Son expérience a modifié le regard qu’elle porte sur les hôpitaux russes. La corruption ? Pas si simple, raconte-t-elle : « Des médecins abusent peut-être, mais parfois, c’est le patient qui insiste. Une grand-mère, pendant mon stage en chirurgie générale, a glissé dans ma poche une enveloppe de billets avant d’être opérée. Elle avait économisé dur et disait que ça lui faisait plaisir. Comment refuser ? J’ai fini par accepter ».

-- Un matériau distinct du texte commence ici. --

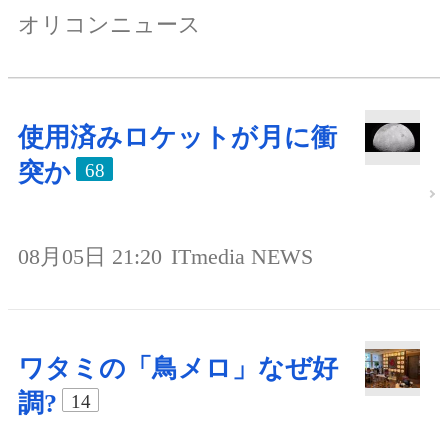
オリコンニュース
使用済みロケットが月に衝
突か
68
08月05日 21:20
ITmedia NEWS
ワタミの「鳥メロ」なぜ好
調?
14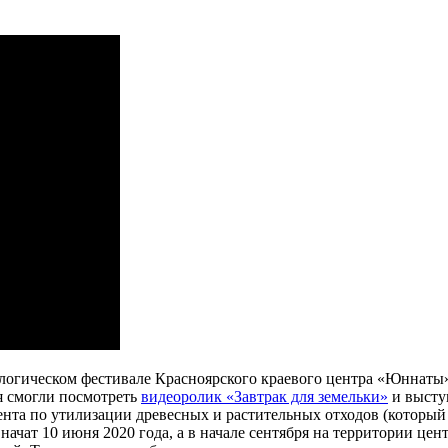
логическом фестивале Красноярского краевого центра «Юннаты».
я смогли посмотреть
видеоролик «Завтрак для земельки»
и высту
мента по утилизации древесных и растительных отходов (которы
т 10 июня 2020 года, а в начале сентября на территории цент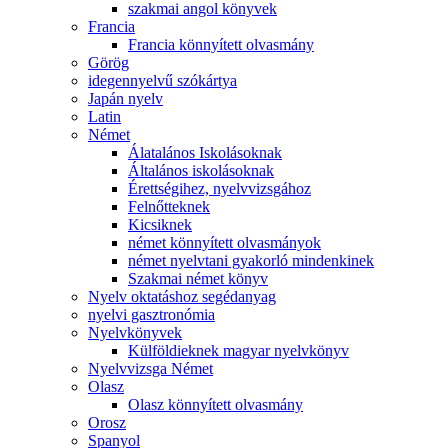
szakmai angol könyvek
Francia
Francia könnyített olvasmány
Görög
idegennyelvű szókártya
Japán nyelv
Latin
Német
Álatalános Iskolásoknak
Általános iskolásoknak
Érettségihez, nyelvvizsgához
Felnőtteknek
Kicsiknek
német könnyített olvasmányok
német nyelvtani gyakorló mindenkinek
Szakmai német könyv
Nyelv oktatáshoz segédanyag
nyelvi gasztronómia
Nyelvkönyvek
Külföldieknek magyar nyelvkönyv
Nyelvvizsga Német
Olasz
Olasz könnyített olvasmány
Orosz
Spanyol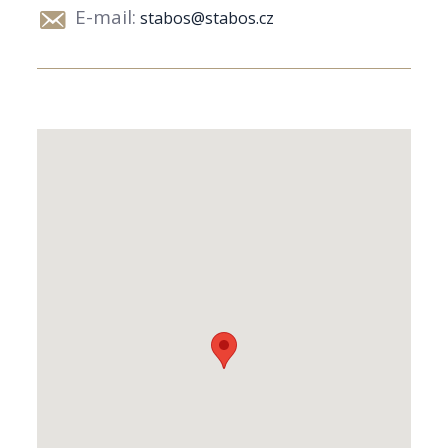
E-mail:
stabos@stabos.cz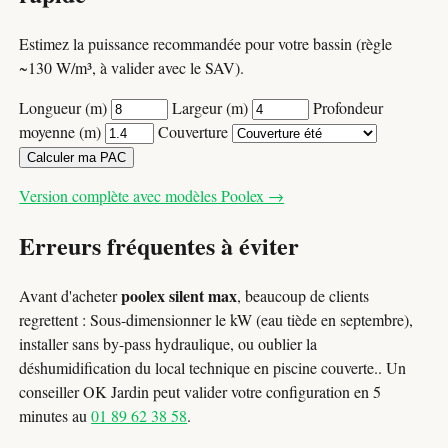
Estimez la puissance recommandée pour votre bassin (règle
~130 W/m³, à valider avec le SAV).
Longueur (m)
Largeur (m)
Profondeur
moyenne (m)
Couverture
Calculer ma PAC
Version complète avec modèles Poolex →
Erreurs fréquentes à éviter
poolex silent max
Avant d'acheter
, beaucoup de clients
regrettent : Sous-dimensionner le kW (eau tiède en septembre),
installer sans by-pass hydraulique, ou oublier la
déshumidification du local technique en piscine couverte.. Un
conseiller OK Jardin peut valider votre configuration en 5
minutes au
01 89 62 38 58
.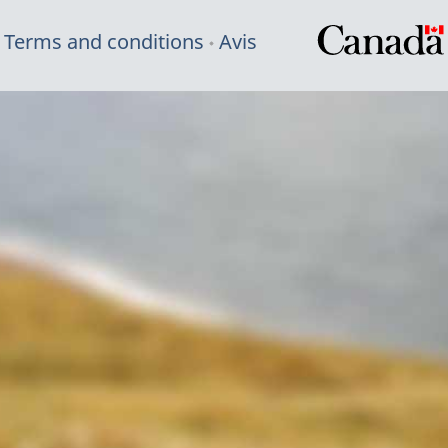
Terms and conditions
Avis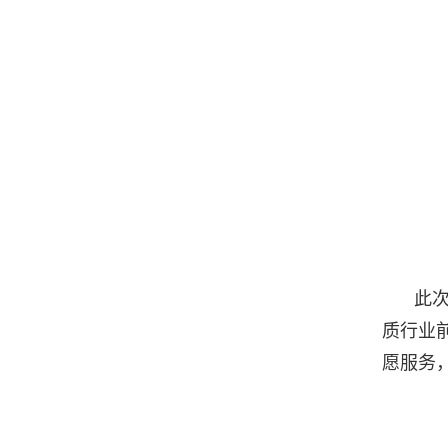
此
质行业
愿服务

Autre cliché battu en brèche : la qualité des soins n’est pas si douteuse que cela. Elle force même, parfois, l’admiration des Occidentaux. Et Sophie Andreoli de citer le cas de cet enfant défenestré, très bien pris en charge par les premiers secours, avant d’être opéré et miraculeusement remis sur pied par l’hôpital du Dr Rochal (Le Quotidien du 7 décembre), alors que les membres du garçon étaient comme broyés.

Mais les inégalités restent criantes. « Les hôpitaux ont été refaits à Moscou grâce à l’argent du pétrole. C’est plus compliqué à la campagne », note le Pr Jean-Luc Pouly, chef du service de procréation médicalement assistée au CHU de Clermont-Ferrand. Le Pr Pouly est intervenu aux assises franco-russes en santé cet été à Moscou (1). Il se rend souvent en Russie, et reste marqué par sa découverte, en pleine Perestroïka, d’une ville perdue sans voiture, à l’éclairage et aux vitrines follement tristes. Depuis son premier contact, la Russie s’est mise aux techniques modernes « avec plus ou moins d’efficacité ». « Le système de santé a énormément évolué, pour le meilleur et pour le pire, car il y a parfois des magouilles », concède-t-il.

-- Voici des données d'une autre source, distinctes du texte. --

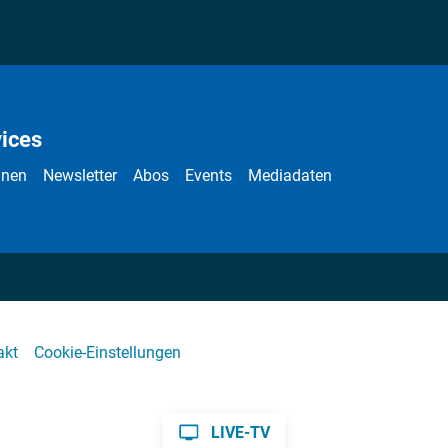
ices
nnen
Newsletter
Abos
Events
Mediadaten
akt
Cookie-Einstellungen
LIVE-TV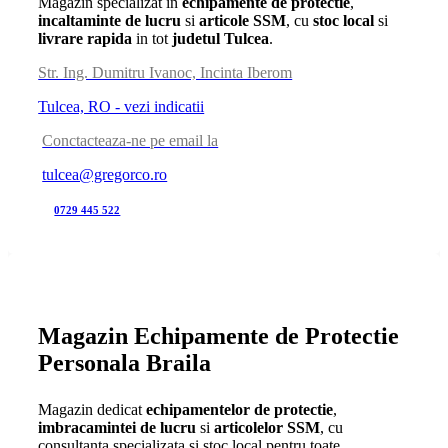
Magazin specializat in
echipamente de protectie
,
incaltaminte de lucru
si
articole SSM
, cu
stoc local
si
livrare rapida
in tot
judetul Tulcea
.
Str. Ing. Dumitru Ivanoc, Incinta Iberom
Tulcea, RO - vezi indicatii
Conctacteaza-ne pe email la
tulcea@gregorco.ro
0729 445 522
Magazin Echipamente de Protectie
Personala Braila
Magazin dedicat
echipamentelor de protectie
,
imbracamintei de lucru
si
articolelor SSM
, cu
consultanta specializata si stoc local pentru toate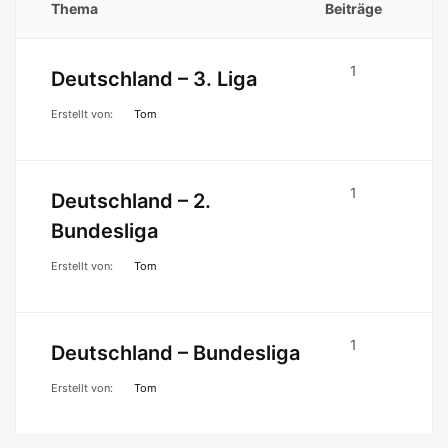
Thema
Beiträge
1
Deutschland – 3. Liga
Erstellt von:
Tom
1
Deutschland – 2.
Bundesliga
Erstellt von:
Tom
1
Deutschland – Bundesliga
Erstellt von:
Tom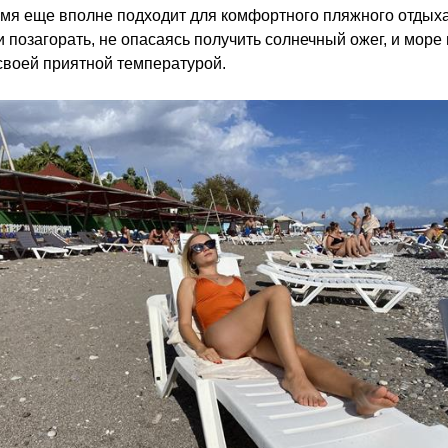
мя еще вполне подходит для комфортного пляжного отдыха
 позагорать, не опасаясь получить солнечный ожег, и море
своей приятной температурой.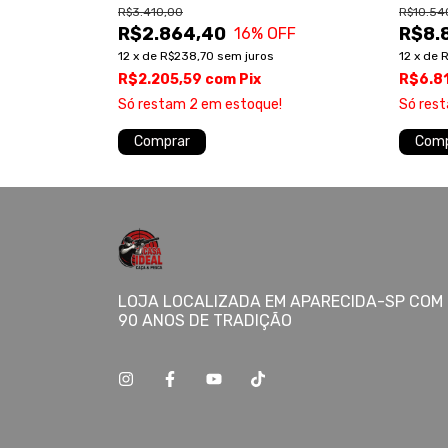
R$3.410,00
R$10.54
R$2.864,40
R$8.
FF
16
% OFF
12
x
de
R$238,70
sem juros
12
x
de
R
R$2.205,59
com
Pix
R$6.8
O !!!
Só restam
2
em estoque!
Só res
Comprar
Comp
LOJA LOCALIZADA EM APARECIDA-SP COM 
90 ANOS DE TRADIÇÃO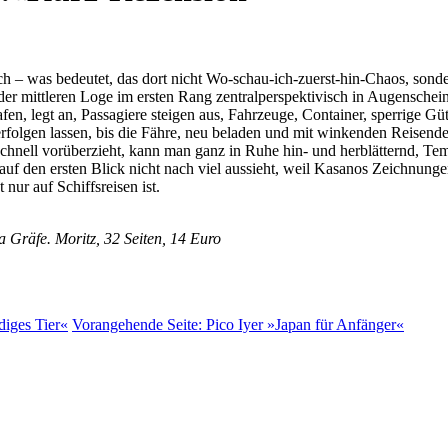
 – was bedeutet, das dort nicht Wo-schau-ich-zuerst-hin-Chaos, sonder
 der mittleren Loge im ersten Rang zentralperspektivisch in Augensche
en, legt an, Passagiere steigen aus, Fahrzeuge, Container, sperrige Gü
rfolgen lassen, bis die Fähre, neu beladen und mit winkenden Reisend
so schnell vorüberzieht, kann man ganz in Ruhe hin- und herblätternd,
uf den ersten Blick nicht nach viel aussieht, weil Kasanos Zeichnunge
 nur auf Schiffsreisen ist.
 Gräfe. Moritz, 32 Seiten, 14 Euro
diges Tier«
Vorangehende Seite:
Pico Iyer »Japan für Anfänger«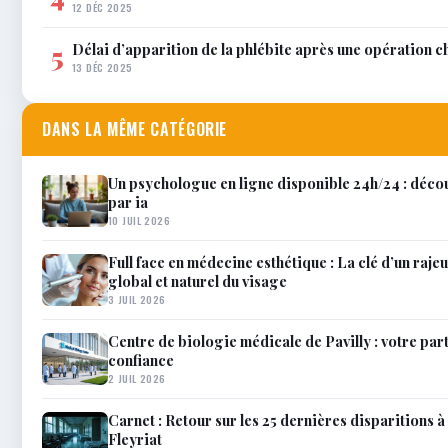
12 DÉC 2025
Délai d’apparition de la phlébite après une opération c
5
13 DÉC 2025
DANS LA MÊME CATÉGORIE
Un psychologue en ligne disponible 24h/24 : décou
par ia
10 JUIL 2026
Full face en médecine esthétique : La clé d’un raj
global et naturel du visage
3 JUIL 2026
Centre de biologie médicale de Pavilly : votre par
confiance
2 JUIL 2026
Carnet : Retour sur les 25 dernières disparitions à 
Fleyriat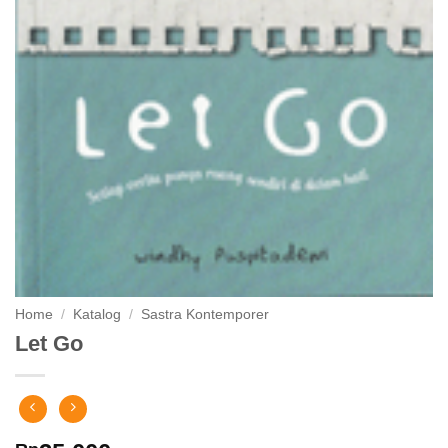
Home
/
Katalog
/
Sastra Kontemporer
Let Go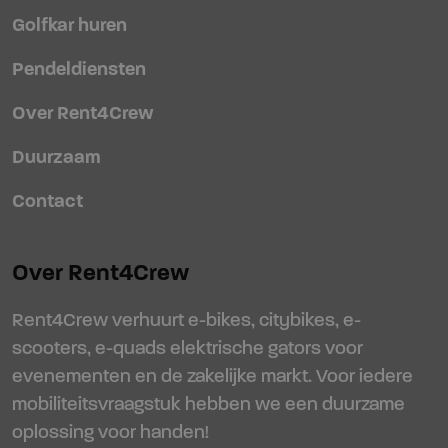
Golfkar huren
Pendeldiensten
Over Rent4Crew
Duurzaam
Contact
Over Rent4Crew
Rent4Crew verhuurt e-bikes, citybikes, e-
scooters, e-quads elektrische gators voor
evenementen en de zakelijke markt. Voor iedere
mobiliteitsvraagstuk hebben we een duurzame
oplossing voor handen!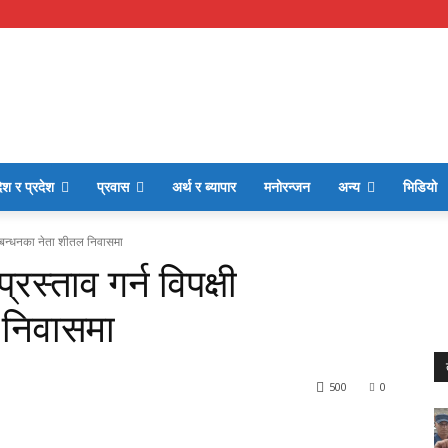
ेश र प्रदेश
प्रवास
अर्थ र ब्यापार
मनोरन्जन
अन्य
भिडियो
ी गठबन्धनका नेता शीतल निवासमा
्रस्ताव गर्न विपक्षी
 निवासमा
500
0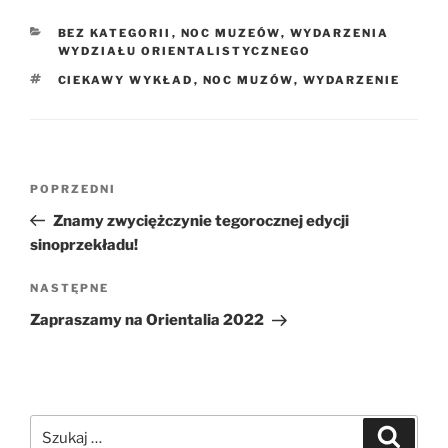
KATEGORIE
BEZ KATEGORII
,
NOC MUZEÓW
,
WYDARZENIA
WYDZIAŁU ORIENTALISTYCZNEGO
TAGI
CIEKAWY WYKŁAD
,
NOC MUZÓW
,
WYDARZENIE
Nawigacja
Poprzedni
POPRZEDNI
wpisu
wpis
Znamy zwyciężczynie tegorocznej edycji
sinoprzekładu!
Następny
NASTĘPNE
wpis
Zapraszamy na Orientalia 2022
Szukaj:
Szukaj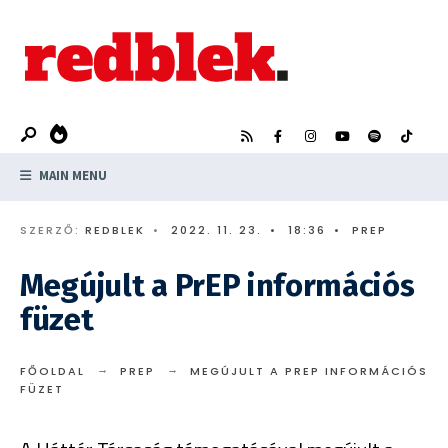
Search
Skip
for:
to
content
MAIN MENU
SZERZŐ:
REDBLEK
•
2022. 11. 23.
•
18:36
•
PREP
Megújult a PrEP információs
füzet
FŐOLDAL
PREP
MEGÚJULT A PREP INFORMÁCIÓS
FÜZET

Illustration en juin dernier, avec l’arrestation retentissante d’un médecin-chef de l’armée russe et de son adjoint, qui ont surfacturé l’achat de scanners et d’IRM pour l’armée. Le général et son colonel sont également soupçonnés d’avoir préparé le meurtre d’un témoin gênant, un ancien vice-ministre de la Santé, lui-même poursuivi pour corruption. L’affaire a provoqué une grave pénurie de médicaments dans les hôpitaux militaires, ralentissant l’activité de leurs blocs.

« La médecine, en Russie, c’est du commerce, résume Bruno Gauthier, un dentiste français qui a monté un centre médical il y a dix ans à Moscou. Les patients exigent les dernières technologies. Les médecins, pour s’adapter, vont voir à l’étranger ». La Mecque au plan financier ? « Les Français croient qu’on gagne 4 000 euros par jour ici, c’est faux! Je gagne plus qu’à Paris, mais les charges augmentent, et la vie coûte très chère ». L’évolution des mentalités bouscule la relation médecin-malade. « Grâce à la télévision, observe Sophie Andreoli, les gens commencent à comprendre qu’ils ont des droits face aux médecins qui se croient tout puissants. Ils se lancent dans des procès, qu’ils gagnent souvent ».